I’m a wimp.
This isn’t exactly a new discovery, but in light of recent events it’s a fairly obvious physical trait.
When I think of myself I see a strong, confident girl ready to take on anything with a sparkling smile, sense of humor, and endurance that would outlast Chuck Norris (maybe a little past his prime).
Of course, my daydream usually commences as I’m perched in a comfy chair with my phone, snacks, purse, books, iPad, sketchbook, and Snuggie in-and-around my lap.
Then there are the periodical times when I leave my delusion to go jogging — and while I feel great and natural and like I’m out to change the world when I start, things start to change in about three minutes.
The first time I stop to walk I’m huffing, noticing the pretty wildflowers, and with my ponytail swinging behind me, trying to convince myself that the end of my route looks farther away than it really is.
The second time I stop to walk my sides hurt and I have given up on putting the earbuds back in my ears every five steps.
By the time I’m, say, half-a-mile down the road, the wildflowers might as well shove their scrawny heads into the ground!
I’m pretty good with not complaining and staying focused on my goal of reaching home… but when I’m 3/4 of a mile down the road I’ve started to make up medical terms for the condition in my spine and consider consulting my doctor before engaging in such a rigorous activity, as this may not be right for me and it is 58.2 percent likely I may come down with serious side effects that may or may not be permanent (please peel back label for continued warnings).
Okay, here’s my point:
Discipline and endurance are never developed in one experience.
We sometimes think we accomplish worthwhile things without sacrifice — without cost.
But as much as we wish we could be magically tanned, grand, and in command after a short run, things just don’t work that way. Strength takes time to build up and diligence to maintain.

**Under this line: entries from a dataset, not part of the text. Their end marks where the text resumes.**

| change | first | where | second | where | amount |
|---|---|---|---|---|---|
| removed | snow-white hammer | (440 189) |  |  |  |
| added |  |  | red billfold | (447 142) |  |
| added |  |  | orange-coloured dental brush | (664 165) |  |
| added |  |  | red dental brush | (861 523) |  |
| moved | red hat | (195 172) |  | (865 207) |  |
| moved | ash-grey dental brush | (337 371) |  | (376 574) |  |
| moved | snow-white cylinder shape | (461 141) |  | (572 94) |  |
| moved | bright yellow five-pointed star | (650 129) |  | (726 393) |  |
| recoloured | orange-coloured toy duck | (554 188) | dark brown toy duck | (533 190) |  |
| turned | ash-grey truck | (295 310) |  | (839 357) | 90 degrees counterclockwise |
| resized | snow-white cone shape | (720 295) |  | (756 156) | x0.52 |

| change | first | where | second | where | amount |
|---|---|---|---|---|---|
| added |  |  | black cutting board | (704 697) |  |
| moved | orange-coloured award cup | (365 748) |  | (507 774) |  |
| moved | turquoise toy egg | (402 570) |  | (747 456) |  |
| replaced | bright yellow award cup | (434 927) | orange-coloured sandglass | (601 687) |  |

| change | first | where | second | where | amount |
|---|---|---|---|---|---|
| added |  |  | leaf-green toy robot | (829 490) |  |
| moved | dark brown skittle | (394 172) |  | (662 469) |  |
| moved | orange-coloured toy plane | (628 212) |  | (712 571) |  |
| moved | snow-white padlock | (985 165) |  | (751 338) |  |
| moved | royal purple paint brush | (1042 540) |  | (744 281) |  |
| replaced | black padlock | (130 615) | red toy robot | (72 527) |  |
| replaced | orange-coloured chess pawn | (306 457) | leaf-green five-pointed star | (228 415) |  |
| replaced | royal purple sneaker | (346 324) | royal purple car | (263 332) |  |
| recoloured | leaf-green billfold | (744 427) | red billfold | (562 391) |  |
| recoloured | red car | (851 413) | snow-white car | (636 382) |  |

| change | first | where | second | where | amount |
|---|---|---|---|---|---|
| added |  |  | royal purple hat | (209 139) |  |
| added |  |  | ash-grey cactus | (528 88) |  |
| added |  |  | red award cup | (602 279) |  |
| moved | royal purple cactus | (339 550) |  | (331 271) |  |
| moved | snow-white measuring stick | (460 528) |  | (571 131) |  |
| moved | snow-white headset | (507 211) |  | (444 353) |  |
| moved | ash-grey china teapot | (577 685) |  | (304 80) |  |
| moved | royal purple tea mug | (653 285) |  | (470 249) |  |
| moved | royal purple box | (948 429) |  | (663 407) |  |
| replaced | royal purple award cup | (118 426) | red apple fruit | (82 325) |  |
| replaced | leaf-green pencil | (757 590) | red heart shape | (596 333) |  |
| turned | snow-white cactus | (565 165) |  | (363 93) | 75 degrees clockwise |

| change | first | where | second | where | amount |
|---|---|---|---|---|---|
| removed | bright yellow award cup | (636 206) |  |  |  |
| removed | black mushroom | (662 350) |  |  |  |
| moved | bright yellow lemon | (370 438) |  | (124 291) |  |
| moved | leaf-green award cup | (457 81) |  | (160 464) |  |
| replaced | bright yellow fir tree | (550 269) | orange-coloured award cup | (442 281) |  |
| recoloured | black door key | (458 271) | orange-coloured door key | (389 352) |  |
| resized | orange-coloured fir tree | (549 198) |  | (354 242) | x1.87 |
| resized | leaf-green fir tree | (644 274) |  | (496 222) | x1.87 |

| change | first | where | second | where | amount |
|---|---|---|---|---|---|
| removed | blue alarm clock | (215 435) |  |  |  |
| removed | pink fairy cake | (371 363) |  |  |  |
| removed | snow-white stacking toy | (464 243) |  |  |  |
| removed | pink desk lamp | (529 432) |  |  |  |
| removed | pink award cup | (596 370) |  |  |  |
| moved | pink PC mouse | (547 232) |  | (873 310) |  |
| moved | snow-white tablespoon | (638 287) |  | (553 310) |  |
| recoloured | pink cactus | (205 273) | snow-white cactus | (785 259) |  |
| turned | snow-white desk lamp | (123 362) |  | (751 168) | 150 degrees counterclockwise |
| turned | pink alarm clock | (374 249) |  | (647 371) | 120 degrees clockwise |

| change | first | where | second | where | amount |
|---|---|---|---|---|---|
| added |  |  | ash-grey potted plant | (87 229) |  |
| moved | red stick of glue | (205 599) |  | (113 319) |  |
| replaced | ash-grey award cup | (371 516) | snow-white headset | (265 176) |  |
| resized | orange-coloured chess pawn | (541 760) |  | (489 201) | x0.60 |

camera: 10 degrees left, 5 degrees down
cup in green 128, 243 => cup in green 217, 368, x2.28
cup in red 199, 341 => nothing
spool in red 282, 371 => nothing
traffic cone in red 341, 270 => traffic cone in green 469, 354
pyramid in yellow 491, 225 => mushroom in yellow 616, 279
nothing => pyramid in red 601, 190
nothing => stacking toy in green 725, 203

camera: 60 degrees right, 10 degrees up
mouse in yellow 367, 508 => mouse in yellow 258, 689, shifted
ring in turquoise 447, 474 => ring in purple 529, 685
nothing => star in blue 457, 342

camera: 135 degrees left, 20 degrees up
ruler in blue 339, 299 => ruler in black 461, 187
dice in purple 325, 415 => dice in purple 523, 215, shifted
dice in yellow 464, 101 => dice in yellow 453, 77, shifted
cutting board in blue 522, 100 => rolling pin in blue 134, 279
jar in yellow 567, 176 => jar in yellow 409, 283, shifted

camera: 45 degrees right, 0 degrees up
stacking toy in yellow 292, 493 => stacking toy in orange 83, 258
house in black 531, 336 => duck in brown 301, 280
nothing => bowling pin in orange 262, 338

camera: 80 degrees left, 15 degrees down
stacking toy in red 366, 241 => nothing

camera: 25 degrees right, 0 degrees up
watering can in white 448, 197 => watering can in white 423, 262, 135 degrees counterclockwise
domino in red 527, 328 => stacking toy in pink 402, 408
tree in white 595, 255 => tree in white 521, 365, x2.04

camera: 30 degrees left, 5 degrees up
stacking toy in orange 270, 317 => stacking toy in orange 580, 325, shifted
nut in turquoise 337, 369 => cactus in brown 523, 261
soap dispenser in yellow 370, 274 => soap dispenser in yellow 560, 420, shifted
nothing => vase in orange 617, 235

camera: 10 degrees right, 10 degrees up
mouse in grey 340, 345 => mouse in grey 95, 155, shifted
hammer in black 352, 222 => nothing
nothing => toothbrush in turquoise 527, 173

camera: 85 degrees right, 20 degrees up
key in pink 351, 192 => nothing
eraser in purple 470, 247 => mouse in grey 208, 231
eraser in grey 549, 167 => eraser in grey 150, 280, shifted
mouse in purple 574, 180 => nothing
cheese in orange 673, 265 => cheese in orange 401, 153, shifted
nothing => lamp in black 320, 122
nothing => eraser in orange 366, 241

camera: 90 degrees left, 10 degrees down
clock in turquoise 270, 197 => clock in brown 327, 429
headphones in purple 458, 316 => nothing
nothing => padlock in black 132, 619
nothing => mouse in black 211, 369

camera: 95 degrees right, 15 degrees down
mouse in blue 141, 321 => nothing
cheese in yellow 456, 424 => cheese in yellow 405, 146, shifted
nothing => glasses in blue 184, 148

After reading a short snippet in the Bible, you shouldn’t consider yourself finished for the day and ready for any spiritual battle that comes in the next week. Spiritual depth is the result of faithfully nourishing your soul over time.
After asking for all your needs to be met in a five minute prayer before you sleep, you shouldn’t think your job is done. The Bible says “the fervent prayers of a righteous man availeth much” (James 5:16), not the fast recounting of someone who wants to jump into bed.
Fasting (a practice definitely requiring endurance) shows a Christian’s true heart position and reveals a dedication to the principle that God and His righteousness is more valuable to us than even our most basic survival need. Going without food is very difficult. But if you do it regularly, it becomes easier and you begin to truly understand the concept of letting go of the earth’s pleasures to rely on God.
Romans 2:7 calls us to “persistence,” “perseverance,” and “patient continuance” (depending on your translation).
So when you begin something, whether it’s a project, an exercise, or seeking after God it may be very difficult to continue diligently.
But persevere and work through the discipline necessary to reach your goal. And then turn around to say, “Glory be to God for His unfailing mercy and love.”
Because don’t forget: There is a cost. Nothing worthwhile is easy — and nothing is worthwhile that doesn’t bring glory and honor to our Lord.